Required action: Rewrite the part of the listing that opens with the line containing "Rank the categories" and closes with the line containing "2023, 2022, 2021, 2018, 2020, 2019, 2017, 2016, 2015" as a Markdown table with the columns Row and Listing line, skipping blank lines.

[[ Task data, beginning ]]

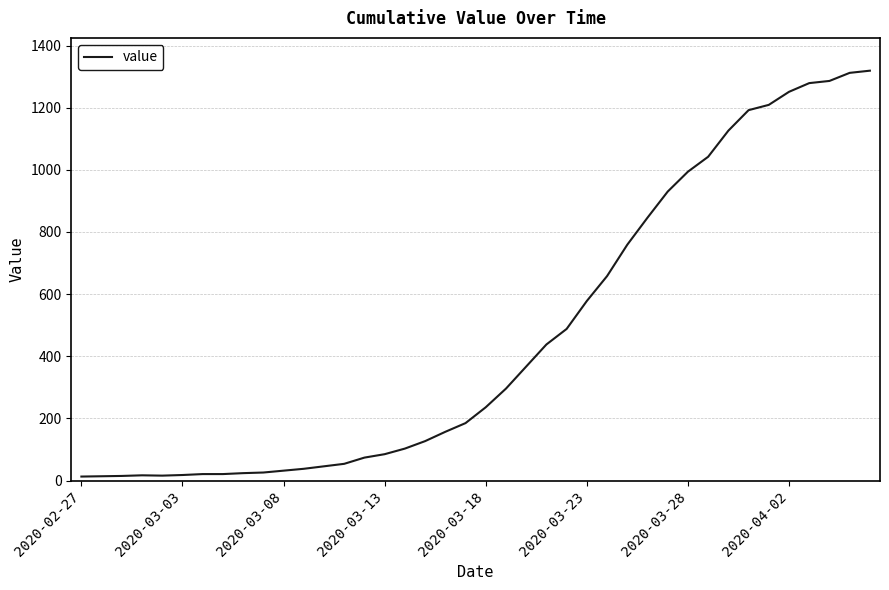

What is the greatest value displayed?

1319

[[ Task data, end ]]
[[ Task data, beginning ]]

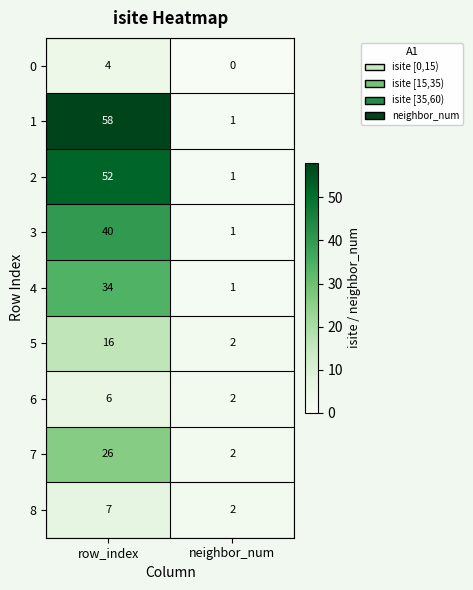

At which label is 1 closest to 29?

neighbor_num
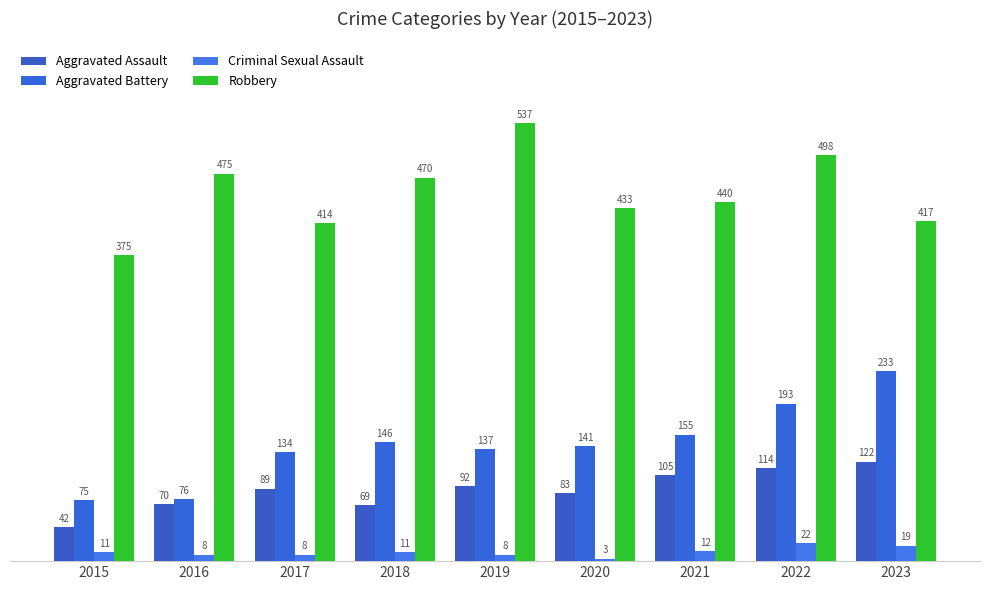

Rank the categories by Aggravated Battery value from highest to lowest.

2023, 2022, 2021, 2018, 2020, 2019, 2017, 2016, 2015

[[ Task data, end ]]

Output below:
| Row | Listing line |
|---|---|
| 1 | Rank the categories by Aggravated Battery value from highest to lowest. |
| 2 | 2023, 2022, 2021, 2018, 2020, 2019, 2017, 2016, 2015 |